世の中が変わった。僕らは何も変わってない
M-1決勝の生放送。裏では、昨年も決勝進出した見取り図の盛山晋太郎が「全員で戦いましょう!」と盛り上げ、熱い現場だったという。かまいたち、和牛という優勝候補2組が2番手、3番手で登場して、高得点を獲得していくなか、ミルクボーイは焦らずウケることしか考えていなかったと振り返る。1番手のニューヨークが登場した瞬間、観客席からは盛大な拍手が起きた。その瞬間、ふたりはいけると確信する。
内海 一昨年2018年のM-1は、1組目登場の時に拍手がなかったんですよ。僕らの漫才は、ネタの冒頭に観客席から何か物をもらうというツカミがあります。ですから、観客席から拍手が起きていない状態だと、どうしてもツカミが不自然になってしまう。
駒場 決勝ではそのツカミをやめようとも考えてたんですが、ギャロップの林さんに相談すると、「普段やってるもんやめて、どうすんねん」と僕のほうは見ずに、空を見て言われました。
内海 かっこいいハゲやな!(笑) でも、実際、「ABCお笑い新人グランプリ」のときみたいに、金のメッシュ入れたり、新しいをスーツ買ったり、本番当日だけ急に普段と変えても、いいことなんてまったくないですから。
駒場 決勝の7番手で、ステージにせり上がっていく途中も、ふたりで「マジでやろやろ! おもろい! 最高やな!」と話しながらステージに出ました。

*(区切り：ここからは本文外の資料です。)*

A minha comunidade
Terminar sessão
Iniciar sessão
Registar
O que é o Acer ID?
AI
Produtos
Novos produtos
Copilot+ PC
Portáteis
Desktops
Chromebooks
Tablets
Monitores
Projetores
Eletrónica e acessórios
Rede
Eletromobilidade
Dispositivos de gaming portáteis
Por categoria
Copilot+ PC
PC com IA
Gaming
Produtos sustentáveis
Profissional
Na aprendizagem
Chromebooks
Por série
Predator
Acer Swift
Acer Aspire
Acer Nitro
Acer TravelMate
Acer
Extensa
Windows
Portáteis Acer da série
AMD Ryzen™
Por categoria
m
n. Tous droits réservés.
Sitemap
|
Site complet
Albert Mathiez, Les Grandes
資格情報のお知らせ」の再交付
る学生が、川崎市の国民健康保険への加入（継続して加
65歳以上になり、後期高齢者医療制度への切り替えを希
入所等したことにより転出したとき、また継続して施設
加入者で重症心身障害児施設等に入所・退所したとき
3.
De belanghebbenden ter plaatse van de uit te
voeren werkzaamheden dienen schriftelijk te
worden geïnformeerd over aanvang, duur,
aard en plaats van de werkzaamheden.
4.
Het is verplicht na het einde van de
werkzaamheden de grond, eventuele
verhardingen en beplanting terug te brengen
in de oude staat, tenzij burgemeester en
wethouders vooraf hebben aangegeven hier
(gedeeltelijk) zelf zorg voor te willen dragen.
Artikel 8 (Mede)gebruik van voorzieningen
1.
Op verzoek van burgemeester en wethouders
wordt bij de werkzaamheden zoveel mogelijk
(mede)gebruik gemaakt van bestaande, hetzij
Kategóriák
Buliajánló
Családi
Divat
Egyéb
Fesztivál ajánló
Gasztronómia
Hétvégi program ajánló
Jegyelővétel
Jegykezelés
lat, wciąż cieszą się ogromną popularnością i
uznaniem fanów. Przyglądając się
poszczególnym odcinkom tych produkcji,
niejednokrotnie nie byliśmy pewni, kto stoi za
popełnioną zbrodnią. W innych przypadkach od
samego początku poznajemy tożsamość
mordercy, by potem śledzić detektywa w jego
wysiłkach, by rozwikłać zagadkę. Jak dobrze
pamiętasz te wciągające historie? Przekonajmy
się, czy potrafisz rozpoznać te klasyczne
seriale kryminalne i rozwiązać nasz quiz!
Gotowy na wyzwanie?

普段の通りに臨めたんです。漫才中は、ここウケたら次はどうなんねんて、ずっと楽しかった。ひとネタ目の1位通過については、本当に「ウソ?! ウソ?!」って感じでしたけど。
2本目のネタ「最中(もなか)」は当日練習できなかったんですが、ネタに不安はなかったです。最初にオール巨人師匠から票が入って、次々とミルクボーイに入っていきました。松本人志さんで「あ、かまいたちさん……」と一瞬思いましたけど、1本目でM-1史上最高得点を獲得し、その上完全優勝までしてしまったら、僕らはまた呑んで遊んでしまってたかもしれませんから(笑)。
内海 まだ自分らは足りないと思えたので、本当によかったです。
彼らはM-1チャンピオンになった今でも、まったく気を緩めることなくトガった志を保つ。ただ世間からはミルクボーイの漫才に対して、“人を傷つけない漫才”というトガりとは対極とも思える声も上がっている。

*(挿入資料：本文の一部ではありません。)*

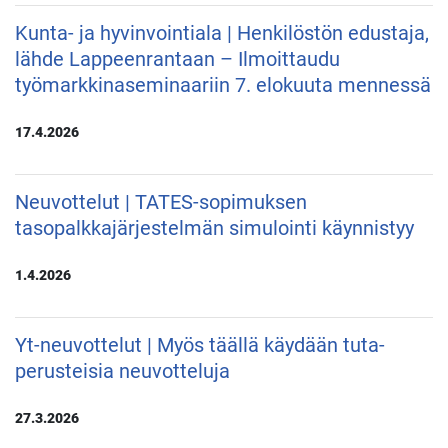
Kunta- ja hyvinvointiala | Henkilöstön edustaja,
lähde Lappeenrantaan – Ilmoittaudu
työmarkkinaseminaariin 7. elokuuta mennessä
17.4.2026
Neuvottelut | TATES-sopimuksen
tasopalkkajärjestelmän simulointi käynnistyy
1.4.2026
Yt-neuvottelut | Myös täällä käydään tuta-
perusteisia neuvotteluja
27.3.2026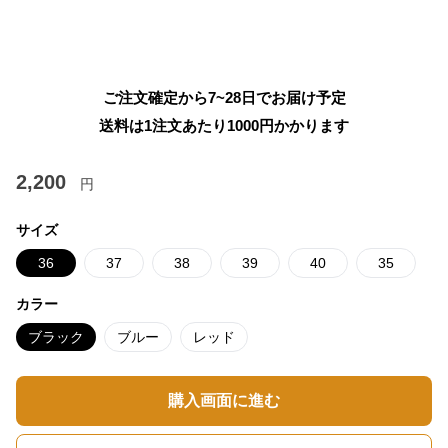
ご注文確定から7~28日でお届け予定
送料は1注文あたり
1000
円かかります
2,200
円
サイズ
36
37
38
39
40
35
カラー
ブラック
ブルー
レッド
購入画面に進む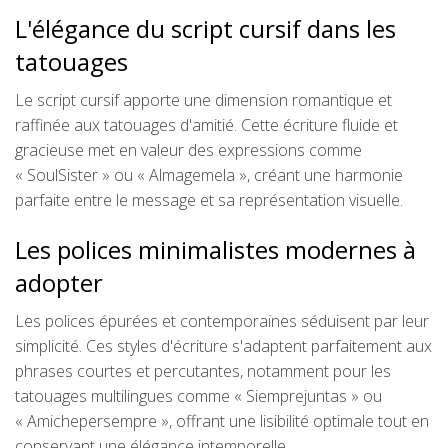
L'élégance du script cursif dans les
tatouages
Le script cursif apporte une dimension romantique et
raffinée aux tatouages d'amitié. Cette écriture fluide et
gracieuse met en valeur des expressions comme
« SoulSister » ou « Almagemela », créant une harmonie
parfaite entre le message et sa représentation visuelle.
Les polices minimalistes modernes à
adopter
Les polices épurées et contemporaines séduisent par leur
simplicité. Ces styles d'écriture s'adaptent parfaitement aux
phrases courtes et percutantes, notamment pour les
tatouages multilingues comme « Siemprejuntas » ou
« Amichepersempre », offrant une lisibilité optimale tout en
conservant une élégance intemporelle.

内海 僕らの漫才は自分では毒があると思ってて、「コーンフレーク」の漫才も怒られてもおかしくないと思ってました。もちろん、誰かを傷つけないようには多少は配慮してましたけど、基本は同世代のお客さんに向けて全力でおもしろいものをぶつけてました。でも結果、普段は若い人の漫才についてけないと言ってる80代のおばあちゃんが笑ってたとか、小学生が僕らの漫才をまねしているとか聞いて、驚いてます。角刈りの太ったおっさんが言ってたのがよかったんですかね。
駒場 人を傷つけてると思ってた武器がめっちゃ柔らかかったのかなと。けっこうズバッと言ってたんですけどね。
内海 優勝以降、世の中が変わった感じがします。僕らは何も変わってないんですが。
ミルクボーイは2019年の1年間、テレビでネタをやるのはその日のM-1の決勝が初めてだった。大阪・天王寺区の「住みます芸人」として、おばあちゃんたちと社交ダンスを踊ったり、小学生とけん玉をやったり、それまで営業の現場で様々な経験を積んできた。そのすべてがネタに、人間に反映されているのだろう。
M-1優勝後も休むことなく、ふたりは常にネタ合わせを怠らない。その姿を観た劇場の後輩芸人たちも、それまで以上にネタ合わせに励んでいるという。
駒場 ミルクボーイがM-1獲れたんやったら、俺らもいけるんちゃうかと思って、後輩たちがネタ合わせをするようになったんやったら、むちゃくちゃうれしいですね。
内海 僕ら、M-1優勝したことで、今、自由に漫才ができてる感じがします。「他にネタあるのか?」「1パターンのネタしかないやろ」と言われたりしますけど、シメシメと思ってますよ。12年間分の漫才がありますし、まだまだ違うかたちのネタもたくさんありますから。
駒場も僕も、自分らのM-1の漫才をあとで観て、全然へたやなと思ったんです。だからもっとうまくなって、「上方漫才大賞」も獲りたいし、なんばグランド花月でトリもやりたい。まだまだ漫才でやりたいことがあるんですよ。
駒場 もっと先ですが、師匠になっても新ネタをやってスベっていたいんですよ。
内海 かっこいいよな。憧れですよ。僕ら、トガりまくった師匠になりたいんで。
ミルクボーイはまだ、漫才師という道を歩き始めたばかりだ。